For five years, that book had resided in a special place of honor on her bookshelf. It served to remind her of all that she had accomplished and all that she was capable of. She was a published author and proud of it. As we passed the book around the table, her parents recalled how much effort she’d put into her part of the project.
Knowing her work would result in something more than a letter grade and a sticker reading “Grape job!” made her want to work harder, do better, do more. It’s the same for kids everywhere—the key to inspiring student motivation lies in demonstrating why. Why do this assignment? Why should they care? Why does it matter? The promise of something concrete to hold onto, something they can show off and be proud of, is one answer that’s guaranteed to get their attention.

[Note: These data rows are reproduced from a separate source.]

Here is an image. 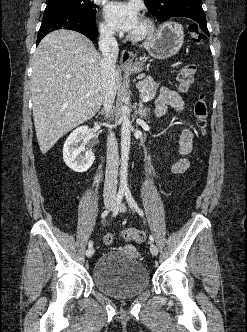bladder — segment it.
<instances>
[{
  "label": "bladder",
  "instance_id": "obj_1",
  "mask_svg": "<svg viewBox=\"0 0 247 332\" xmlns=\"http://www.w3.org/2000/svg\"><path fill=\"white\" fill-rule=\"evenodd\" d=\"M94 285L103 293L118 299L132 298L149 285V273L129 246L104 252L92 269Z\"/></svg>",
  "mask_w": 247,
  "mask_h": 332
}]
</instances>
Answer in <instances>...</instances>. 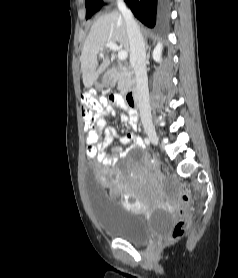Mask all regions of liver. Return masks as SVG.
I'll return each instance as SVG.
<instances>
[{"label":"liver","mask_w":238,"mask_h":278,"mask_svg":"<svg viewBox=\"0 0 238 278\" xmlns=\"http://www.w3.org/2000/svg\"><path fill=\"white\" fill-rule=\"evenodd\" d=\"M118 43L125 51H130V42L125 19L118 11H113L99 17L84 42L81 55V72L85 88H90L99 75L110 65L106 55L102 64L98 65V54L108 48L106 43Z\"/></svg>","instance_id":"liver-1"}]
</instances>
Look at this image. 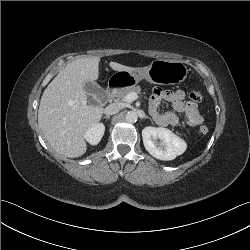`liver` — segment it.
<instances>
[{
    "mask_svg": "<svg viewBox=\"0 0 250 250\" xmlns=\"http://www.w3.org/2000/svg\"><path fill=\"white\" fill-rule=\"evenodd\" d=\"M100 57H85L66 65L43 92L38 110V123L50 146L70 158L87 150L86 131L97 124L103 108L87 104L84 86L99 76ZM109 66L115 71L134 68L117 62Z\"/></svg>",
    "mask_w": 250,
    "mask_h": 250,
    "instance_id": "6515ba94",
    "label": "liver"
}]
</instances>
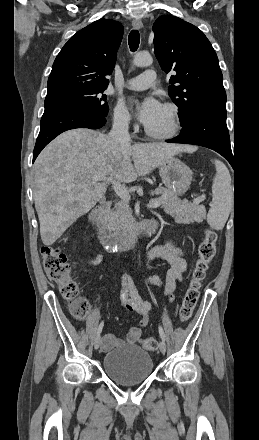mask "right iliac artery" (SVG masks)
<instances>
[{
	"label": "right iliac artery",
	"instance_id": "right-iliac-artery-1",
	"mask_svg": "<svg viewBox=\"0 0 259 440\" xmlns=\"http://www.w3.org/2000/svg\"><path fill=\"white\" fill-rule=\"evenodd\" d=\"M103 325H104V323L101 322L100 325L98 326V329H97V335H100V333H101V331H102V329H103Z\"/></svg>",
	"mask_w": 259,
	"mask_h": 440
}]
</instances>
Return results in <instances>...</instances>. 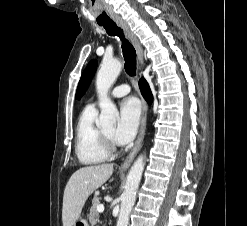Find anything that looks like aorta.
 I'll list each match as a JSON object with an SVG mask.
<instances>
[{
    "mask_svg": "<svg viewBox=\"0 0 247 226\" xmlns=\"http://www.w3.org/2000/svg\"><path fill=\"white\" fill-rule=\"evenodd\" d=\"M122 64L118 60L103 61L97 73L96 89L99 98L101 114L98 126L105 127L114 125L118 117V110L108 97V91L120 74ZM145 162L144 155H140L132 165L125 184L124 193L121 197V208L116 226H127L129 214L135 203L136 191L139 187Z\"/></svg>",
    "mask_w": 247,
    "mask_h": 226,
    "instance_id": "obj_1",
    "label": "aorta"
}]
</instances>
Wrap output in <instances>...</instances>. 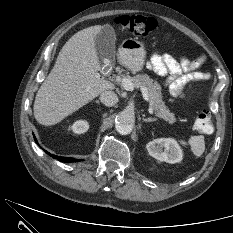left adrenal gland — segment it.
Instances as JSON below:
<instances>
[{
	"instance_id": "left-adrenal-gland-1",
	"label": "left adrenal gland",
	"mask_w": 233,
	"mask_h": 233,
	"mask_svg": "<svg viewBox=\"0 0 233 233\" xmlns=\"http://www.w3.org/2000/svg\"><path fill=\"white\" fill-rule=\"evenodd\" d=\"M142 120L147 123V122H154V121H156V118H150V117L149 118H144L143 117Z\"/></svg>"
}]
</instances>
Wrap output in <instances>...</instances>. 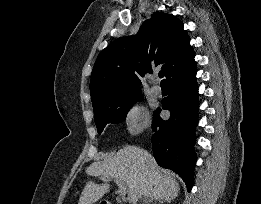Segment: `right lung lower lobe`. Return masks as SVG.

The Promise of Publication: Anticipation Sparks Motivation
While a lesson well learned may last a lifetime, individual assignments are often easily (and swiftly) forgotten. Rare is the parent who keeps every single piece of homework, graded test, and torn-out workbook page, and rarer still is the student who voluntarily preserves them for posterity. The reason is simple: there’s no emotional connection, no sentimental value. Most of us still know our basic multiplication tables, but if you asked me where I was sitting when I learned mine or how it felt to finally get the hang of them, I’d probably draw a blank.
On the other hand, my friend’s daughter could still vividly recall what it was like to take part in her 2nd grade classbook project even five years later. She remembered the fun of brainstorming wild and crazy topic ideas together as a class, and she smiled at the memory of sharing a big box of markers with her best friend as she put her all into writing and illustrating her very own pages for the book.
Where did her motivation come from? It wasn’t just that the project was more creative than usual, or more collaborative, or more fun. It was the emotional connection she had to the assignment, the knowledge that eventually her page would be published in a professionally bound book for everyone to see and admire. It made her work feel important to her, and because it was important, she felt motivated to do her best, to show everyone—including herself—what she could do.
The Joy of a Promise Fulfilled: Becoming a Published Author
Brighter still than the memory of making the book is the remembrance of the day my friend’s daughter finally got to hold the book in her hands. It was like Christmas, she told me, opening presents in the middle of class. Seeing her hard work on display in a beautiful professionally bound book just like the ones on her shelf at home filled her with joy and pride, and she couldn’t wait to show her parents.
I’ve seen the same reaction time and again in classrooms all over the country. First contact with the book they’ve worked so hard and waited so long for is an unforgettable moment in a student’s life. In that moment, several things happen all at once:
- They feel acknowledged. Book publishing seems like it belongs to that mythical, distant realm of adulthood. Allowing students to feel included in that world shows them that you and other adults see and respect them and their work. Consider hosting a publishing party to shine the spotlight even brighter on their accomplishment!
- They find reward in intrinsic, rather than extrinsic, motivation. Research shows that extrinsic reinforcements, such as grades and stickers, are far less effective motivators than learning the intrinsic value of a job well done. A published book, however, is both a tangible reward and an example of intrinsic motivation—the reward lies in the pride of being published and the joy of being able to share that achievement with others.
- Their self-confidence gets a big boost. It didn’t seem completely real until this moment, but now those students are holding the proof in their hands: they have become published authors. This shows them that their work is valuable and worth preserving.
- The student sees that hard work and creativity pay off. Because they tried their best, they got the best results. All that writing and illustrating they did resulted in something beautiful and unique, something they can really be proud of.
These feelings are invaluable and irreplaceable, making publishing an effective tool for fostering student motivation. The memory of how good it felt to see their hard work pay off will stick with students and spur them to do better in the future in order to recapture those good feelings again and again.
In the end, helping your students become published authors is about more than the book itself—it’s about the memories made and the lessons learned along the way. As for the book, it serves as a cherished keepsake as well as a treasured reminder of both past accomplishments and future potential. The most important thing your students will ever learn is to believe in themselves. Publishing their work will help build this belief and motivate your students to keep doing their best, both now and for years to come.